TASK DESCRIPTION:
Repeat the data exactly, please.

Saved entries:
Content starts
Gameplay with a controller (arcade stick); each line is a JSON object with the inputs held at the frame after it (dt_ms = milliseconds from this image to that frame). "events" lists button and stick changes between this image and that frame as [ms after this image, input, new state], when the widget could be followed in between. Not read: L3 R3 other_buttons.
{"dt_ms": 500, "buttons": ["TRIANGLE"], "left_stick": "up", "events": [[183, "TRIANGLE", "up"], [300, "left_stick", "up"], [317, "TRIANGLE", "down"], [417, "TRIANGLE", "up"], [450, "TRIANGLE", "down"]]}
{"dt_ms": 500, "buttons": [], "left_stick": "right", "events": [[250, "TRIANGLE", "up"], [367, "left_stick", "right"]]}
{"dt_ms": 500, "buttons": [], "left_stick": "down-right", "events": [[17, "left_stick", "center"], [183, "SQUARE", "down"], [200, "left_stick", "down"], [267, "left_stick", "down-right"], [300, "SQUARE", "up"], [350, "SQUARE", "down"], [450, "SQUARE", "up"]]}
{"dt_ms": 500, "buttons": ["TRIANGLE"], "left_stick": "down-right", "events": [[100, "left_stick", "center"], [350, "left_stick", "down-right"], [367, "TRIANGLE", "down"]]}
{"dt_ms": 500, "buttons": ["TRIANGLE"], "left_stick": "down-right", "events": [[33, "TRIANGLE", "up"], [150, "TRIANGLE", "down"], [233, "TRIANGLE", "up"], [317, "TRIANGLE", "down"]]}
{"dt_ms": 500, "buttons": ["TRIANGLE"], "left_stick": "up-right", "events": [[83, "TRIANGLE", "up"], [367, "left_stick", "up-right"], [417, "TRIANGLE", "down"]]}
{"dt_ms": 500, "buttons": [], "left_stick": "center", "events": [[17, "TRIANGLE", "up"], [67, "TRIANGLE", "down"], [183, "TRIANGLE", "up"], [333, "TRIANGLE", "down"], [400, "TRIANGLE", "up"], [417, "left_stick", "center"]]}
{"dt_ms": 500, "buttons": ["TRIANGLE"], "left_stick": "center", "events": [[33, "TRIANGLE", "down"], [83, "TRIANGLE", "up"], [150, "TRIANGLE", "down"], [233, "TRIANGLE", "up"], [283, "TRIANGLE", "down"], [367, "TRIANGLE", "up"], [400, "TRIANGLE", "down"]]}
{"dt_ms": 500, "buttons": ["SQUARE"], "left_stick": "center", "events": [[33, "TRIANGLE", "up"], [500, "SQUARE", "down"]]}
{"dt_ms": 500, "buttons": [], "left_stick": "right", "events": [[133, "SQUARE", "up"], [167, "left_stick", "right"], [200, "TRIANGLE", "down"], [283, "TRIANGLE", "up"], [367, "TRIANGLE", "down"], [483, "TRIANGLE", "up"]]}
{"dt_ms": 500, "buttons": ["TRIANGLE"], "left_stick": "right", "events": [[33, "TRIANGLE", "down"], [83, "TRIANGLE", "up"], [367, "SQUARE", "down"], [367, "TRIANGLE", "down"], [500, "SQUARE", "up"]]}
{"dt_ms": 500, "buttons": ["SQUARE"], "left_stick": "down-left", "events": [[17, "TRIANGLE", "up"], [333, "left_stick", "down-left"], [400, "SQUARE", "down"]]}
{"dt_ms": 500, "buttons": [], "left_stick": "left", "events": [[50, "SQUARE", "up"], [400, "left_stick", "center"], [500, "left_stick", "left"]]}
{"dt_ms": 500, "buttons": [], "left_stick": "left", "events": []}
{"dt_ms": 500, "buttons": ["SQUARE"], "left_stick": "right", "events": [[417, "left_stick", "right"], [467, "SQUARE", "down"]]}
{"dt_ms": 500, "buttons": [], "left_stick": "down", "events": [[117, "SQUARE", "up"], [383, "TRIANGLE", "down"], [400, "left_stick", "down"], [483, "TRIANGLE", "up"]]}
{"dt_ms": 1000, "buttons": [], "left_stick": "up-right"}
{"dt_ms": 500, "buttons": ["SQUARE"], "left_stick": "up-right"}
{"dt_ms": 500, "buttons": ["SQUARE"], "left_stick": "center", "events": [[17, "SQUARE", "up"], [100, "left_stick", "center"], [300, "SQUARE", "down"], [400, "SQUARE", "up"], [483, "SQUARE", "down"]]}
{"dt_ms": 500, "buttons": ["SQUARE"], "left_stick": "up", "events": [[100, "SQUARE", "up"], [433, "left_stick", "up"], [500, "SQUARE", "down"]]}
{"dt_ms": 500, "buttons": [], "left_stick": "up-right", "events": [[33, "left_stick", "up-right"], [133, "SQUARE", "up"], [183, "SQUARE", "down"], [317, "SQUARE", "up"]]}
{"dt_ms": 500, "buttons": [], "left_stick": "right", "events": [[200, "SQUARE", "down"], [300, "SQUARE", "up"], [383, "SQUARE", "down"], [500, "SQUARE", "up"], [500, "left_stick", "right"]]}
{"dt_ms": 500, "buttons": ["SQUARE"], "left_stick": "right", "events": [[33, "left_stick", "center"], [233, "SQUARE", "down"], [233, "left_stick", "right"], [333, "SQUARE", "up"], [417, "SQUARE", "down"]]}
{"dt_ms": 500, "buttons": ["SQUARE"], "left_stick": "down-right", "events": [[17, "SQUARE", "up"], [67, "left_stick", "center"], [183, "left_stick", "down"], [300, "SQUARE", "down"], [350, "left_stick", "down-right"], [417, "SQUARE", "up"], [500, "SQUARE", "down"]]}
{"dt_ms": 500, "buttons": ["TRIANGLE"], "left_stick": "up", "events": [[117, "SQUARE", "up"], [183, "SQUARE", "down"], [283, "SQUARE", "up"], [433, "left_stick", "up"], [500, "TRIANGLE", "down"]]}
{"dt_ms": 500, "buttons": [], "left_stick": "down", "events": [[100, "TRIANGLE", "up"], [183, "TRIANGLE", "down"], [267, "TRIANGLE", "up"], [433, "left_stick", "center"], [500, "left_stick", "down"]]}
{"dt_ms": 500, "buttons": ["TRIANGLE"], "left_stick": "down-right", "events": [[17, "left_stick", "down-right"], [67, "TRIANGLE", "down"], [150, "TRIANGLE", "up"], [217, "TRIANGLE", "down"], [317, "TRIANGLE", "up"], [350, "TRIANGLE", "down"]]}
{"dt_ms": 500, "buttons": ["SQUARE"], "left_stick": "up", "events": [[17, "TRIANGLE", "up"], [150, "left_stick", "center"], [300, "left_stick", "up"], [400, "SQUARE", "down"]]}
Content ends
THE ANSWER:
Gameplay with a controller (arcade stick); each line is a JSON object with the inputs held at the frame after it (dt_ms = milliseconds from this image to that frame). "events" lists button and stick changes between this image and that frame as [ms after this image, input, new state], when the widget could be followed in between. Not read: L3 R3 other_buttons.
{"dt_ms": 500, "buttons": ["TRIANGLE"], "left_stick": "up", "events": [[183, "TRIANGLE", "up"], [300, "left_stick", "up"], [317, "TRIANGLE", "down"], [417, "TRIANGLE", "up"], [450, "TRIANGLE", "down"]]}
{"dt_ms": 500, "buttons": [], "left_stick": "right", "events": [[250, "TRIANGLE", "up"], [367, "left_stick", "right"]]}
{"dt_ms": 500, "buttons": [], "left_stick": "down-right", "events": [[17, "left_stick", "center"], [183, "SQUARE", "down"], [200, "left_stick", "down"], [267, "left_stick", "down-right"], [300, "SQUARE", "up"], [350, "SQUARE", "down"], [450, "SQUARE", "up"]]}
{"dt_ms": 500, "buttons": ["TRIANGLE"], "left_stick": "down-right", "events": [[100, "left_stick", "center"], [350, "left_stick", "down-right"], [367, "TRIANGLE", "down"]]}
{"dt_ms": 500, "buttons": ["TRIANGLE"], "left_stick": "down-right", "events": [[33, "TRIANGLE", "up"], [150, "TRIANGLE", "down"], [233, "TRIANGLE", "up"], [317, "TRIANGLE", "down"]]}
{"dt_ms": 500, "buttons": ["TRIANGLE"], "left_stick": "up-right", "events": [[83, "TRIANGLE", "up"], [367, "left_stick", "up-right"], [417, "TRIANGLE", "down"]]}
{"dt_ms": 500, "buttons": [], "left_stick": "center", "events": [[17, "TRIANGLE", "up"], [67, "TRIANGLE", "down"], [183, "TRIANGLE", "up"], [333, "TRIANGLE", "down"], [400, "TRIANGLE", "up"], [417, "left_stick", "center"]]}
{"dt_ms": 500, "buttons": ["TRIANGLE"], "left_stick": "center", "events": [[33, "TRIANGLE", "down"], [83, "TRIANGLE", "up"], [150, "TRIANGLE", "down"], [233, "TRIANGLE", "up"], [283, "TRIANGLE", "down"], [367, "TRIANGLE", "up"], [400, "TRIANGLE", "down"]]}
{"dt_ms": 500, "buttons": ["SQUARE"], "left_stick": "center", "events": [[33, "TRIANGLE", "up"], [500, "SQUARE", "down"]]}
{"dt_ms": 500, "buttons": [], "left_stick": "right", "events": [[133, "SQUARE", "up"], [167, "left_stick", "right"], [200, "TRIANGLE", "down"], [283, "TRIANGLE", "up"], [367, "TRIANGLE", "down"], [483, "TRIANGLE", "up"]]}
{"dt_ms": 500, "buttons": ["TRIANGLE"], "left_stick": "right", "events": [[33, "TRIANGLE", "down"], [83, "TRIANGLE", "up"], [367, "SQUARE", "down"], [367, "TRIANGLE", "down"], [500, "SQUARE", "up"]]}
{"dt_ms": 500, "buttons": ["SQUARE"], "left_stick": "down-left", "events": [[17, "TRIANGLE", "up"], [333, "left_stick", "down-left"], [400, "SQUARE", "down"]]}
{"dt_ms": 500, "buttons": [], "left_stick": "left", "events": [[50, "SQUARE", "up"], [400, "left_stick", "center"], [500, "left_stick", "left"]]}
{"dt_ms": 500, "buttons": [], "left_stick": "left", "events": []}
{"dt_ms": 500, "buttons": ["SQUARE"], "left_stick": "right", "events": [[417, "left_stick", "right"], [467, "SQUARE", "down"]]}
{"dt_ms": 500, "buttons": [], "left_stick": "down", "events": [[117, "SQUARE", "up"], [383, "TRIANGLE", "down"], [400, "left_stick", "down"], [483, "TRIANGLE", "up"]]}
{"dt_ms": 1000, "buttons": [], "left_stick": "up-right"}
{"dt_ms": 500, "buttons": ["SQUARE"], "left_stick": "up-right"}
{"dt_ms": 500, "buttons": ["SQUARE"], "left_stick": "center", "events": [[17, "SQUARE", "up"], [100, "left_stick", "center"], [300, "SQUARE", "down"], [400, "SQUARE", "up"], [483, "SQUARE", "down"]]}
{"dt_ms": 500, "buttons": ["SQUARE"], "left_stick": "up", "events": [[100, "SQUARE", "up"], [433, "left_stick", "up"], [500, "SQUARE", "down"]]}
{"dt_ms": 500, "buttons": [], "left_stick": "up-right", "events": [[33, "left_stick", "up-right"], [133, "SQUARE", "up"], [183, "SQUARE", "down"], [317, "SQUARE", "up"]]}
{"dt_ms": 500, "buttons": [], "left_stick": "right", "events": [[200, "SQUARE", "down"], [300, "SQUARE", "up"], [383, "SQUARE", "down"], [500, "SQUARE", "up"], [500, "left_stick", "right"]]}
{"dt_ms": 500, "buttons": ["SQUARE"], "left_stick": "right", "events": [[33, "left_stick", "center"], [233, "SQUARE", "down"], [233, "left_stick", "right"], [333, "SQUARE", "up"], [417, "SQUARE", "down"]]}
{"dt_ms": 500, "buttons": ["SQUARE"], "left_stick": "down-right", "events": [[17, "SQUARE", "up"], [67, "left_stick", "center"], [183, "left_stick", "down"], [300, "SQUARE", "down"], [350, "left_stick", "down-right"], [417, "SQUARE", "up"], [500, "SQUARE", "down"]]}
{"dt_ms": 500, "buttons": ["TRIANGLE"], "left_stick": "up", "events": [[117, "SQUARE", "up"], [183, "SQUARE", "down"], [283, "SQUARE", "up"], [433, "left_stick", "up"], [500, "TRIANGLE", "down"]]}
{"dt_ms": 500, "buttons": [], "left_stick": "down", "events": [[100, "TRIANGLE", "up"], [183, "TRIANGLE", "down"], [267, "TRIANGLE", "up"], [433, "left_stick", "center"], [500, "left_stick", "down"]]}
{"dt_ms": 500, "buttons": ["TRIANGLE"], "left_stick": "down-right", "events": [[17, "left_stick", "down-right"], [67, "TRIANGLE", "down"], [150, "TRIANGLE", "up"], [217, "TRIANGLE", "down"], [317, "TRIANGLE", "up"], [350, "TRIANGLE", "down"]]}
{"dt_ms": 500, "buttons": ["SQUARE"], "left_stick": "up", "events": [[17, "TRIANGLE", "up"], [150, "left_stick", "center"], [300, "left_stick", "up"], [400, "SQUARE", "down"]]}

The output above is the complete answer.